▸ What to work on: Render every line of text in the rows below as a Markdown table with the columns No. and Line, numbering the lines consecutively from 1 across all the rows. Leave out blank lines and the pictures.
(Data provided begins)
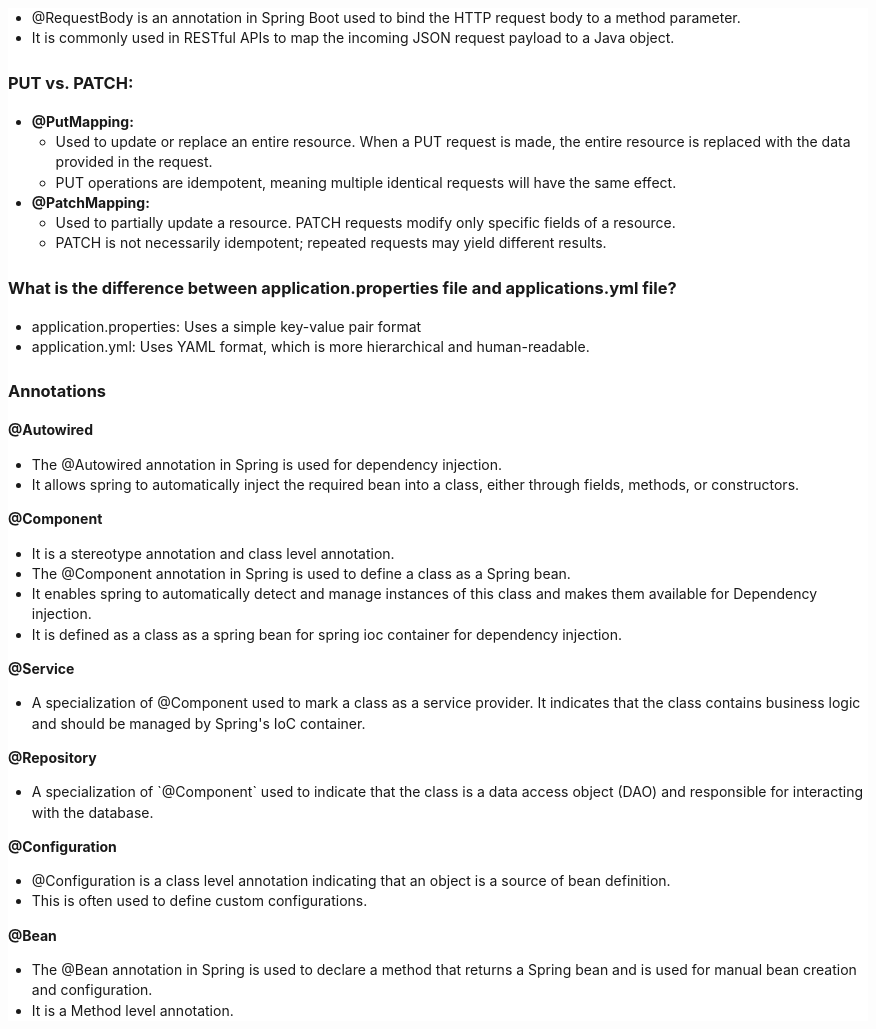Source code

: * @RequestBody is an annotation in Spring Boot used to bind the HTTP request body to a method parameter.   
* It is commonly used in RESTful APIs to map the incoming JSON request payload to a Java object.

### **PUT vs. PATCH:**

* **@PutMapping:**   
  * Used to update or replace an entire resource. When a PUT request is made, the entire resource is replaced with the data provided in the request.  
  * PUT operations are idempotent, meaning multiple identical requests will have the same effect.  
* **@PatchMapping:**   
  * Used to partially update a resource. PATCH requests modify only specific fields of a resource.  
  * PATCH is not necessarily idempotent; repeated requests may yield different results.

### **What is the difference between application.properties file and applications.yml file?**

* application.properties: Uses a simple key-value pair format  
* application.yml: Uses YAML format, which is more hierarchical and human-readable.

### **Annotations**

**@Autowired**

* The @Autowired annotation in Spring is used for dependency injection.  
* It allows spring to automatically inject the required bean into a class, either through fields, methods, or constructors. 

**@Component**

* It is a stereotype annotation and class level annotation.  
* The @Component annotation in Spring is used to define a class as a Spring bean.  
* It enables spring to automatically detect and manage instances of this class and makes them available for Dependency injection.  
* It is defined as a class as a spring bean for spring ioc container for dependency injection.

**@Service**

* A specialization of @Component used to mark a class as a service provider. It indicates that the class contains business logic and should be managed by Spring's IoC container.

**@Repository**

*  A specialization of \`@Component\` used to indicate that the class is a data access object (DAO) and responsible for interacting with the database.

**@Configuration**

* @Configuration is a class level annotation indicating that an object is a source of bean definition.  
* This is often used to define custom configurations.

**@Bean**

* The @Bean annotation in Spring is used to declare a method that returns a Spring bean and is used for manual bean creation and configuration.  
* It is a Method level annotation.
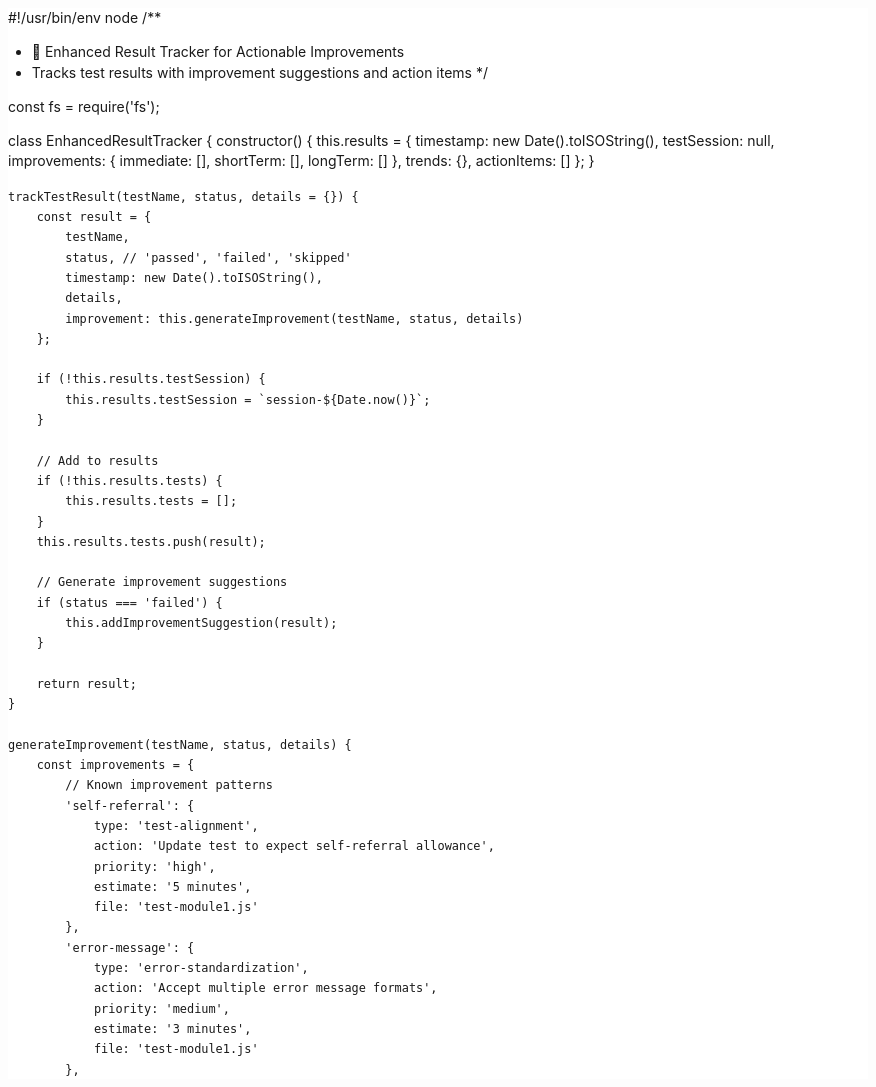#!/usr/bin/env node
/**
 * 🎯 Enhanced Result Tracker for Actionable Improvements
 * Tracks test results with improvement suggestions and action items
 */

const fs = require('fs');

class EnhancedResultTracker {
    constructor() {
        this.results = {
            timestamp: new Date().toISOString(),
            testSession: null,
            improvements: {
                immediate: [],
                shortTerm: [],
                longTerm: []
            },
            trends: {},
            actionItems: []
        };
    }

    trackTestResult(testName, status, details = {}) {
        const result = {
            testName,
            status, // 'passed', 'failed', 'skipped'
            timestamp: new Date().toISOString(),
            details,
            improvement: this.generateImprovement(testName, status, details)
        };

        if (!this.results.testSession) {
            this.results.testSession = `session-${Date.now()}`;
        }

        // Add to results
        if (!this.results.tests) {
            this.results.tests = [];
        }
        this.results.tests.push(result);

        // Generate improvement suggestions
        if (status === 'failed') {
            this.addImprovementSuggestion(result);
        }

        return result;
    }

    generateImprovement(testName, status, details) {
        const improvements = {
            // Known improvement patterns
            'self-referral': {
                type: 'test-alignment',
                action: 'Update test to expect self-referral allowance',
                priority: 'high',
                estimate: '5 minutes',
                file: 'test-module1.js'
            },
            'error-message': {
                type: 'error-standardization', 
                action: 'Accept multiple error message formats',
                priority: 'medium',
                estimate: '3 minutes',
                file: 'test-module1.js'
            },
(Data provided ends)
▸ Answer for the task:
| No. | Line |
|---|---|
| 1 | Source code |
| 2 | : * @RequestBody is an annotation in Spring Boot used to bind the HTTP request body to a method parameter.    |
| 3 | * It is commonly used in RESTful APIs to map the incoming JSON request payload to a Java object. |
| 4 | ### **PUT vs. PATCH:** |
| 5 | * **@PutMapping:**    |
| 6 |   * Used to update or replace an entire resource. When a PUT request is made, the entire resource is replaced with the data provided in the request.   |
| 7 |   * PUT operations are idempotent, meaning multiple identical requests will have the same effect.   |
| 8 | * **@PatchMapping:**    |
| 9 |   * Used to partially update a resource. PATCH requests modify only specific fields of a resource.   |
| 10 |   * PATCH is not necessarily idempotent; repeated requests may yield different results. |
| 11 | ### **What is the difference between application.properties file and applications.yml file?** |
| 12 | * application.properties: Uses a simple key-value pair format   |
| 13 | * application.yml: Uses YAML format, which is more hierarchical and human-readable. |
| 14 | ### **Annotations** |
| 15 | **@Autowired** |
| 16 | * The @Autowired annotation in Spring is used for dependency injection.   |
| 17 | * It allows spring to automatically inject the required bean into a class, either through fields, methods, or constructors.  |
| 18 | **@Component** |
| 19 | * It is a stereotype annotation and class level annotation.   |
| 20 | * The @Component annotation in Spring is used to define a class as a Spring bean.   |
| 21 | * It enables spring to automatically detect and manage instances of this class and makes them available for Dependency injection.   |
| 22 | * It is defined as a class as a spring bean for spring ioc container for dependency injection. |
| 23 | **@Service** |
| 24 | * A specialization of @Component used to mark a class as a service provider. It indicates that the class contains business logic and should be managed by Spring's IoC container. |
| 25 | **@Repository** |
| 26 | *  A specialization of \`@Component\` used to indicate that the class is a data access object (DAO) and responsible for interacting with the database. |
| 27 | **@Configuration** |
| 28 | * @Configuration is a class level annotation indicating that an object is a source of bean definition.   |
| 29 | * This is often used to define custom configurations. |
| 30 | **@Bean** |
| 31 | * The @Bean annotation in Spring is used to declare a method that returns a Spring bean and is used for manual bean creation and configuration.   |
| 32 | * It is a Method level annotation. |
| 33 | #!/usr/bin/env node |
| 34 | /** |
| 35 |  * 🎯 Enhanced Result Tracker for Actionable Improvements |
| 36 |  * Tracks test results with improvement suggestions and action items |
| 37 |  */ |
| 38 | const fs = require('fs'); |
| 39 | class EnhancedResultTracker { |
| 40 |     constructor() { |
| 41 |         this.results = { |
| 42 |             timestamp: new Date().toISOString(), |
| 43 |             testSession: null, |
| 44 |             improvements: { |
| 45 |                 immediate: [], |
| 46 |                 shortTerm: [], |
| 47 |                 longTerm: [] |
| 48 |             }, |
| 49 |             trends: {}, |
| 50 |             actionItems: [] |
| 51 |         }; |
| 52 |     } |
| 53 |     trackTestResult(testName, status, details = {}) { |
| 54 |         const result = { |
| 55 |             testName, |
| 56 |             status, // 'passed', 'failed', 'skipped' |
| 57 |             timestamp: new Date().toISOString(), |
| 58 |             details, |
| 59 |             improvement: this.generateImprovement(testName, status, details) |
| 60 |         }; |
| 61 |         if (!this.results.testSession) { |
| 62 |             this.results.testSession = `session-${Date.now()}`; |
| 63 |         } |
| 64 |         // Add to results |
| 65 |         if (!this.results.tests) { |
| 66 |             this.results.tests = []; |
| 67 |         } |
| 68 |         this.results.tests.push(result); |
| 69 |         // Generate improvement suggestions |
| 70 |         if (status === 'failed') { |
| 71 |             this.addImprovementSuggestion(result); |
| 72 |         } |
| 73 |         return result; |
| 74 |     } |
| 75 |     generateImprovement(testName, status, details) { |
| 76 |         const improvements = { |
| 77 |             // Known improvement patterns |
| 78 |             'self-referral': { |
| 79 |                 type: 'test-alignment', |
| 80 |                 action: 'Update test to expect self-referral allowance', |
| 81 |                 priority: 'high', |
| 82 |                 estimate: '5 minutes', |
| 83 |                 file: 'test-module1.js' |
| 84 |             }, |
| 85 |             'error-message': { |
| 86 |                 type: 'error-standardization',  |
| 87 |                 action: 'Accept multiple error message formats', |
| 88 |                 priority: 'medium', |
| 89 |                 estimate: '3 minutes', |
| 90 |                 file: 'test-module1.js' |
| 91 |             }, |